The Indigenous Storyteller-in-Residence is in collaboration with Ho-Chunk Gaming. Cloud started her position on Oct. 11, Indigenous People’s Day, and it will run until Dec. 18. Cloud is an enrolled member of the Ho-Chunk Nation and was raised in Black River Falls, Wisconsin. Storytelling has been a huge part of her life. She recalled as a child growing up and her grandmother sharing stories. These experiences taught her the value of shared experience and community stories. 

“When I was five or six, and I’d spend the night at my grandma’s house and she would recite stories to me and my brother. That’s how she put us to sleep,” she remembered. “And from there, I became interested and now I love hearing people’s stories. I love talking to people, especially veterans. I love talking to veterans. I love hearing about their time in boot camp and how they got started in the armed forces. And I think this is really vital to anyone’s story. When you sit down with them and talk to them, there’s a part of themselves, they really see you. And I think it’s a trust and an honor thing, altogether.”

Cloud attended the University of Wisconsin-Lacrosse (UW-L) and earned a bachelor’s degree in communication studies and political science. She returned to the UW-L and obtained a master of education-professional development degree in 2012. She worked in different positions and fields throughout Wisconsin. She saw the ad for the opportunity to work with the Madison Public Library and Ho-Chunk Nation in a newspaper, applied and was selected. She is now looking forward to this chance to share the legacy of Indigenous people with Madison and Wisconsin residents. 

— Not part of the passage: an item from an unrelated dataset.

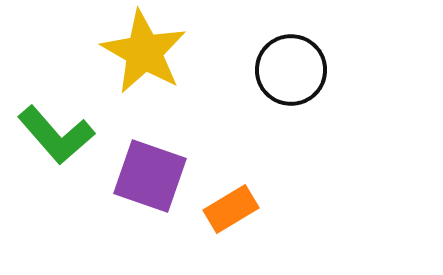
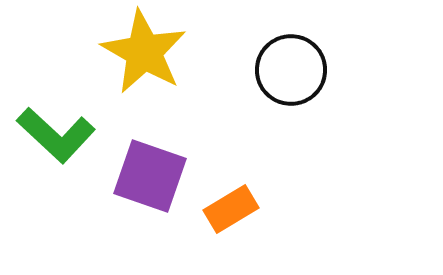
green L-shape: rotated 6 degrees counterclockwise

“I’m most looking forward to people understanding that they’re on ancestral lands,” said Cloud. “Right now, I’m doing a mound map of the Ho-Chunk burial mounds and I cannot tell you how many mounds there are around the city and in the city. And I think that’s wonderful. So that’s one thing.

“Another thing is that they take away something from it and they kind of have an understanding, like a sense of what Ho-Chunks are because I think a lot of times when we think about Indigenous people, or Native American people, they go back to those old stereotypical pictures,” she adds. “And then you go back to the idea that they’re historic or that they’re in history. And that’s just not the case. We’re here. We’re here like everyone else. We have a rich culture and heritage. I’m just so happy that there’s a spotlight that shining on us in this moment. That’s the start of many other spotlights throughout the state that will embrace their Indigenous neighbors.”

This three-month program will have both in-persona and virtual events. Programming will feature art workshops, activity kits, outdoor story walks, digital stories, and exhibits. Throughout these sessions, Cloud will share stories of Ho-Chunk history and life. She will share content explaining the origins of the Ho-Chunk Nation, including facts like how the Nation originated outside of Green Bay in Red Banks (Mogasuc). This information is important when thinking about the experiences and rich, cultural history of the Ho-Chunk Nation.  

“I’m happy that I can share my people’s stories and my story,” said Cloud. “So far, Madison’s been really embracing this program and it’s just it’s so surreal to me. I cannot believe that I’m a part of this. I am so grateful to the powers that be that I can do this. and I just hope for a wonderful program and that people really come to appreciate and acknowledge that we’re here and we have stories, and this is our language, and this is our life, this is how we live. And all of our good things.”